Asset bubbles cited as biggest concern among Asian investors
An overwhelming majority of institutional investors in Asia ex-Japan see market asset bubbles, geopolitical instability and rising inflation as being some of their top concerns for the next 12 months in a new survey.
Market asset bubbles were pinpointed by 87% of the Asian institutional investors surveyed as a top concern, while 64% of respondents in the region said global geopolitical instability was a concern.
In Asia, rising inflation was a bigger concern than in the US, with 47% of respondents in the region saying so, compared to only 39% of US-based investors.
The findings were published in the Institutional Investor Compass Survey from MFS Investment Management, which surveyed 540 institutional investors across 15 countries that managed pension, endowment, foundation, insurance, or sovereign wealth fund assets of at least $100 million. Respondents were surveyed between February 1 and March 11, 2021.
Most of the respondents (67%) were optimistic about post-pandemic economic recovery with 39% believing their governments coped well during the pandemic. In comparison, 0% of UK respondents and only 7% of US respondents agreed that their government did well.
MFS Investment Management
Despite this optimism, only 33% of the investors said they had confidence in achieving their short-term investment objectives, while only 36% were confident about achieving their long-term investment objectives.
“While there has been an overall recovery in spending as pent-up demand is released in the Asia ex-Japan region, the global disruptions across industries, markets and regions stemming from the pandemic have left institutional investors uncertain about the future,” said Jonathan Tiu, chief executive of MFS International Singapore.

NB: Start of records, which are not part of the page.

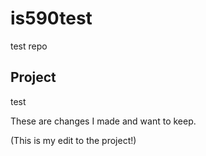 # is590test
test repo

## Project
test

These are changes I made and want to keep. 

(This is my edit to the project!)
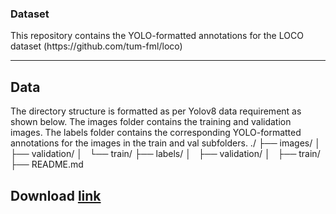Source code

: <h3>Dataset</h3>
<p>This repository contains the YOLO-formatted annotations for the LOCO dataset (https://github.com/tum-fml/loco)
<hr>
<h2>Data</h2>
The directory structure is formatted as per Yolov8 data requirement as shown below. The images folder contains the training and validation images. The labels folder contains the corresponding YOLO-formatted annotations for the images in the train and val subfolders. 
./
├── images/
│   ├── validation/
│   └── train/
├── labels/
│   ├── validation/
│   ├── train/
├── README.md

<h2> Download <a href="https://drive.google.com/file/d/1yzN65mNnAY1_3I-Qw9WYWnslbnhs-d4h/view?usp=share_linklink">link</a></h2>

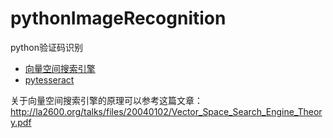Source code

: # pythonImageRecognition
python验证码识别

- [向量空间搜索引擎](https://github.com/wkd-lidashuang/https://github.com/wkd-lidashuang/pythonImageRecognition/demo01)
- [pytesseract](https://github.com/wkd-lidashuang/https://github.com/wkd-lidashuang/pythonImageRecognition/demo02)

关于向量空间搜索引擎的原理可以参考这篇文章：
http://la2600.org/talks/files/20040102/Vector_Space_Search_Engine_Theory.pdf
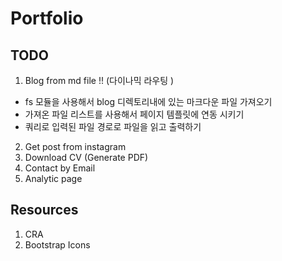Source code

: # Portfolio

## TODO

1. Blog from md file !! (다이나믹 라우팅 )

- fs 모듈을 사용해서 blog 디렉토리내에 있는 마크다운 파일 가져오기
- 가져온 파일 리스트를 사용해서 페이지 템플릿에 연동 시키기
- 쿼리로 입력된 파일 경로로 파일을 읽고 출력하기

2. Get post from instagram
3. Download CV (Generate PDF)
4. Contact by Email
5. Analytic page

## Resources

1. CRA
2. Bootstrap Icons
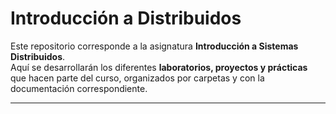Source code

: # Introducción a Distribuidos

Este repositorio corresponde a la asignatura **Introducción a Sistemas Distribuidos**.  
Aquí se desarrollarán los diferentes **laboratorios, proyectos y prácticas** que hacen parte del curso, organizados por carpetas y con la documentación correspondiente.

---
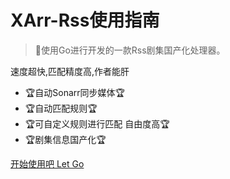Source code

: <!-- _coverpage.md -->

# XArr-Rss使用指南

> 💪使用Go进行开发的一款Rss剧集国产化处理器。

速度超快,匹配精度高,作者能肝
- 🏆自动Sonarr同步媒体🏆
- 🏆自动匹配规则🏆
- 🏆可自定义规则进行匹配 自由度高🏆
- 🏆剧集信息国产化🏆


[开始使用吧 Let Go](/README.md)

“This sentiment against a fluctuating inflationary outlook demonstrates that a renewed focus on long-term, fundamental investing will be key to addressing uncertainty at both the industry and individual security level post pandemic,” he said.
ACTIVE MANAGEMENT
Tiu added that investment returns in the next decade will be markedly lower than they have been historically.
"Consequently, skilled active management and the alpha it can provide will play an important role in helping investors achieve the additional returns needed to meet their retirement goals," he said.

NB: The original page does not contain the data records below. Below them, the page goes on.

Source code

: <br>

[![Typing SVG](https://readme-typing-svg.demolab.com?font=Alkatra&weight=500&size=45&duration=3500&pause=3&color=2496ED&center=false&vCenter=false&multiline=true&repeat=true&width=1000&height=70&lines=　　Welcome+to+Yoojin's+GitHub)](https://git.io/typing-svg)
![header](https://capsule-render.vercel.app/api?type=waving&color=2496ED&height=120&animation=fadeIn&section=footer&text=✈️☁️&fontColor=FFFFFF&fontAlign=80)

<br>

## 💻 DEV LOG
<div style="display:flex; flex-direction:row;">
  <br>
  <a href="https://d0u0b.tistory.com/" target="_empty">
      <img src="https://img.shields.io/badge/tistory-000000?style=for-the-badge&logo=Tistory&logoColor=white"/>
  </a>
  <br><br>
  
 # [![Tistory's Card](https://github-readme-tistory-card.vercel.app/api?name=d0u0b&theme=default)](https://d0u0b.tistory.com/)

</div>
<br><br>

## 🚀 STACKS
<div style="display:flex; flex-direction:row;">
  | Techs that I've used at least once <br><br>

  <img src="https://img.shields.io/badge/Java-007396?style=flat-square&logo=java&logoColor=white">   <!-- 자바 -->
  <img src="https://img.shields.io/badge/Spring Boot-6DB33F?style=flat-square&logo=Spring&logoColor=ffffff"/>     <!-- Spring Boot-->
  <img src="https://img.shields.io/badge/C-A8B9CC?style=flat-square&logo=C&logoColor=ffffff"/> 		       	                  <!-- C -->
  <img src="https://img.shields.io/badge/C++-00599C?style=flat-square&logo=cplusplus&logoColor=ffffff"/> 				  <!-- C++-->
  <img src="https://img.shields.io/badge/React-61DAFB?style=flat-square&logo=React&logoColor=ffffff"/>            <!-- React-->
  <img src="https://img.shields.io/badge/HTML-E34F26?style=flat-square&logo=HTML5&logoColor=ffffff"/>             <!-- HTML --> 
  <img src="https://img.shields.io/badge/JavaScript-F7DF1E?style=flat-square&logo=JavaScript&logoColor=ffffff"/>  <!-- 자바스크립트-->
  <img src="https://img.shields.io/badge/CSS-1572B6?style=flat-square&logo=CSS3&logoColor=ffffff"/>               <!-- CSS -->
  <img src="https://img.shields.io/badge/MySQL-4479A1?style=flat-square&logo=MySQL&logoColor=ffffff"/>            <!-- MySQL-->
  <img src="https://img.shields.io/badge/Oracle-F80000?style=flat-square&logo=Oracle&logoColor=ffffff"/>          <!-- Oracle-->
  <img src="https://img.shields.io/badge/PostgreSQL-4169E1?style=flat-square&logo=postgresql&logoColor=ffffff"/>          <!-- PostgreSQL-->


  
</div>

Asset owners in Asia Pacific, such as Australian funds, did take an active approach during the pandemic, which has reaped rewards as several have achieved record returns of around 20%.
For instance, AustralianSuper told AsianInvestor that it employed a range of active strategies such as fundamental, quant and rotation between styles and themes. Sue Brake, chief investment officer at Future Fund, also told AsianInvestor in an earlier interview in June that the sovereign wealth fund has taken on more active management of its assets.
“A more fragile market provides more active opportunities. So even if we didn't believe in it before, we believe in it now, but we've always believed in it, and this has strengthened our conviction that active management will lead returns over the horizon that we care about,” she said.
Investors also showed mixed views about the pandemic’s effects on assets, with 49% anticipating that some industries would not recover and 48% believing that Covid-19 has created investment opportunities.
Tiu told AsianInvestor that respondents were not asked to specify which industries would recover and where opportunities have emerged, but previous MFS research found that the key to surviving an environment like a pandemic is to have that long-term time horizon.
“There were sizable market dislocations when the Covid-19 crisis hit. For long-term investors, these types of dislocations have the potential to create opportunities,” wrote the report titled ‘Remaining Grounded During Market Dislocations’.
“The key is to identify where the market may be too optimistic or pessimistic relative to long-term fundamentals and remain focused on fundamentals instead of technical factors or the hype and noise that are in the daily headlines,” it wrote.
SUSTAINABLE RUSH
The MFS survey also found that the pandemic has gives investors an impetus to consider environmental, social and governance (ESG) factors in their investment decisions.
More than half (60%) of respondents agreed that sustainability will be more important as a result of the pandemic going forward, with particular focus on ESG factors rather than the human impact of the pandemic.
“We continue to see institutions in Asia ex-Japan engaging more intensively with us on sustainability,” Tiu said.
“While the pandemic has exposed significant gaps in the social contract, we’ve begun to see a shift in how institutional investors think about sustainable investing even though the material impact of ESG factors remains a challenge for many as we emerge from the pandemic,” he added.